Several advantages and benefits of tax planning. Some of the benefits are:
Increase in productivity
The funds saved by tax planning can be used for investment in other income-generating sources. Investing in projects or shares of a company is an example.
Decreasing Litigation
Tax planning benefits an individual in decreasing litigation. Litigation is a process by which taxes are managed legally.
Attaining economic stability
Tax planning is beneficial for the economic stability of the taxpayer. Tax savings can be used for other purposes of an individual leading to their economic stability
Curtailing liabilities
Funds saved from taxes can be used for investments in other funds such as long-term equity funds or mutual funds and these result in curtailing the liabilities of a taxpayer.
Steps involved in tax planning
Calculating total gross income of the taxpayer: in this category, the total gross income which includes all the sources of income is calculated.
The total taxable income: The income that is collected by the government as tax.
The payable tax: At the beginning of every financial year, the government sets the taxable income into several income slabs.

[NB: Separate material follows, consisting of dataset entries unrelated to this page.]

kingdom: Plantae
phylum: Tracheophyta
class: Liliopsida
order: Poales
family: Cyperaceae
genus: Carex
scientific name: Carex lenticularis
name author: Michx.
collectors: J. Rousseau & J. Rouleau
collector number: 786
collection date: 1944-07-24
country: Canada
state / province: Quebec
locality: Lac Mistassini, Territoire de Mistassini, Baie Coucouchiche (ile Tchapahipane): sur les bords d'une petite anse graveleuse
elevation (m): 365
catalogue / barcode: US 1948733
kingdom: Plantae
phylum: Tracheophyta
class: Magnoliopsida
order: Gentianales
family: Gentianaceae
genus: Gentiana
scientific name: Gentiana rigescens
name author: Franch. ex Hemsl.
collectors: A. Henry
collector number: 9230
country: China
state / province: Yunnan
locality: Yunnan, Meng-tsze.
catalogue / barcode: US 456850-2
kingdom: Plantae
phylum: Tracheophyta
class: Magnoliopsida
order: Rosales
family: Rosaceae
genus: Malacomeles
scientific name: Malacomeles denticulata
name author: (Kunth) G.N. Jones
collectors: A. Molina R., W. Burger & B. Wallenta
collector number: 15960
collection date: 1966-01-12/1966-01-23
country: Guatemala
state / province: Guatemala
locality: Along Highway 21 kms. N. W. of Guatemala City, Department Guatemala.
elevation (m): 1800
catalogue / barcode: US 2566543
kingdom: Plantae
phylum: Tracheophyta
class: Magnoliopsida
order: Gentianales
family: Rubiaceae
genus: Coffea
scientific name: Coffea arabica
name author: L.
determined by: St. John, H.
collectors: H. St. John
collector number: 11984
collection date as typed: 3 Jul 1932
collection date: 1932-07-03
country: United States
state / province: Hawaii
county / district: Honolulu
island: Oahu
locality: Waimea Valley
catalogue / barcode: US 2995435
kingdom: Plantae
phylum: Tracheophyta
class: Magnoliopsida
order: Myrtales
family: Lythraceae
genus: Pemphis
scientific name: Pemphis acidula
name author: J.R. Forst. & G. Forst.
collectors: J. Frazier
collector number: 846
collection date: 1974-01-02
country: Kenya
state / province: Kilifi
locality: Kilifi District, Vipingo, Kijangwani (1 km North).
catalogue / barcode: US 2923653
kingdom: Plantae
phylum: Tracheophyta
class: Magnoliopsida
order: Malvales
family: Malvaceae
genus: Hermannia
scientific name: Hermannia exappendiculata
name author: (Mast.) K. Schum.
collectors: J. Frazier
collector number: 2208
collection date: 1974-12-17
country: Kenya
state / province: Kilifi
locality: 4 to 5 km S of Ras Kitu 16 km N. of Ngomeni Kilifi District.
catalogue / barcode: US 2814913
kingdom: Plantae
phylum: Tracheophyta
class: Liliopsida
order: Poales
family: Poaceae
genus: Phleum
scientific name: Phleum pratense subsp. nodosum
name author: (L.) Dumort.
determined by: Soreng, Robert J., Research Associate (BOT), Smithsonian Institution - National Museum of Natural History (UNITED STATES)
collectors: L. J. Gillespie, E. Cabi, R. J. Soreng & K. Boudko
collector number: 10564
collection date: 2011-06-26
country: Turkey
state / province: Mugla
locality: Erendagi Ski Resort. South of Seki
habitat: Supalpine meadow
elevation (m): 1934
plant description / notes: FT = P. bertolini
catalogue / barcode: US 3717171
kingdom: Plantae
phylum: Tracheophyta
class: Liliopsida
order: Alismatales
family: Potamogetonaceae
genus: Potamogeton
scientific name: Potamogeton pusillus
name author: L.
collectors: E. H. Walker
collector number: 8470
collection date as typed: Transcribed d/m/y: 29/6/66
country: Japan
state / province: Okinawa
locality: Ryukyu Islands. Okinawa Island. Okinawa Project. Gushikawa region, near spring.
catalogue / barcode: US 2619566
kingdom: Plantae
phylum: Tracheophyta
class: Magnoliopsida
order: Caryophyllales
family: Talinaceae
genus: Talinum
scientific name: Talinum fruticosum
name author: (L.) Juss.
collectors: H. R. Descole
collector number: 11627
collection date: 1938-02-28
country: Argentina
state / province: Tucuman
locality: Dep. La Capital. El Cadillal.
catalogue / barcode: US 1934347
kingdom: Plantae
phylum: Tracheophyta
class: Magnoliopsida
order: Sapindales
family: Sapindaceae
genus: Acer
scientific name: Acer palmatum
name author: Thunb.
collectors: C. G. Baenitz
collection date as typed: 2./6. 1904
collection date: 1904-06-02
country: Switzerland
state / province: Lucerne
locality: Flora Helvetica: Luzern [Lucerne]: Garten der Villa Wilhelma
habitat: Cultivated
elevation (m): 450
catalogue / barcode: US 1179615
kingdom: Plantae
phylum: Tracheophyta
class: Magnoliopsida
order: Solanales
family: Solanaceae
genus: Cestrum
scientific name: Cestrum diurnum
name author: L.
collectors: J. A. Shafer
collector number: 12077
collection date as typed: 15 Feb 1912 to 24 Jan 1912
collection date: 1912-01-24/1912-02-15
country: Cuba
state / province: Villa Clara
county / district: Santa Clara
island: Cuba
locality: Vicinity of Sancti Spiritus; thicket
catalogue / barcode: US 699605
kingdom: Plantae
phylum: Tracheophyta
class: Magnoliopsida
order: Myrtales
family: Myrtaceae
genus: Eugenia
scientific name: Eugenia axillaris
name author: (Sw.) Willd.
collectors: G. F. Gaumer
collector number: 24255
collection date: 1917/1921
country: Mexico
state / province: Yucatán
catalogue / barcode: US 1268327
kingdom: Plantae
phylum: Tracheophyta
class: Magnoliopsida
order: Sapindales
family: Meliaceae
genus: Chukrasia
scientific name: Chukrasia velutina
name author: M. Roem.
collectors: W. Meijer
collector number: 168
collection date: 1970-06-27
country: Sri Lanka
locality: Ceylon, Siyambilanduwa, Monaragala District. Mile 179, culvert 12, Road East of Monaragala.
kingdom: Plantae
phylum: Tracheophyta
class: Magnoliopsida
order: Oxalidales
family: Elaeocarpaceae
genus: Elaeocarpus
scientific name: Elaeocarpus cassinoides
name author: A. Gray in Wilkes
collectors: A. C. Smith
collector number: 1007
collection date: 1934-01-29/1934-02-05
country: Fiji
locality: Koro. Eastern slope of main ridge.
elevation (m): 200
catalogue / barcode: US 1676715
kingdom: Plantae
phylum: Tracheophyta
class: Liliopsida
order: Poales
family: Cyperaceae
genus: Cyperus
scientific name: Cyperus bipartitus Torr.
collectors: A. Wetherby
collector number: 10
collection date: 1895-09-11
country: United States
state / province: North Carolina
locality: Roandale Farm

Some Tax savings tips with the help of tax planning
Using the benefits of section 80
This is the most go-after method that people use to receive tax deductions. The government of India provides its citizens with deductions in taxes and encourages the habit of saving with the help of section 80. The most popular investment methods for tax planning are PPF accounts, 5-year tax-saving deposits, Equity funds, mutual funds, pension plans, life insurance policies, etcetera.
Investing in Unit link Insurance plans (ULIPs)
ULIPs are special insurance plans which can help you plan your taxes and save you money. There are a variety of life insurance policies and investments under the ULIPs. When an individual puts his money in ULIPs, some of the amounts go to life insurance purposes and some of the amounts are used for investments in equity-based funds. A taxpayer enjoys dual benefits of tax planning such as tax exemption and investment at the same time.
Investments in mutual funds
Investment in mutual funds is one of the most common ways of reducing an individual’s taxable income. Investing in Equity Linked Savings Scheme (ELSS) helps the taxpayer in receiving deductions under section 80C. One of the benefits of investing in mutual funds is their short time maturity. It also provides high returns in comparison to other funds.
Tax deductions on salaries
An individual working in a firm can apply for house rent allowance, travel allowance, and other allowances to be included in their salary. These allowances are eligible for deductions under section 80.
Philanthropic acts can save you taxes
Donation made for charity also comes with tax deductions. This deduction is provided by the government to encourage philanthropic acts. In this category, one can also make donations to the National relief funds.
Conclusion
Taxes are an important source of income for the government and the person that comes under the taxable income category should pay their taxes. But there are also some provisions under the law that allows a taxpayer to save their taxes and invest them for other purposes.
Tax planning helps an individual in investing their money systematically and beneficially. This money helps the economy prosper and hence helps the government to use that invested money for many developmental purposes.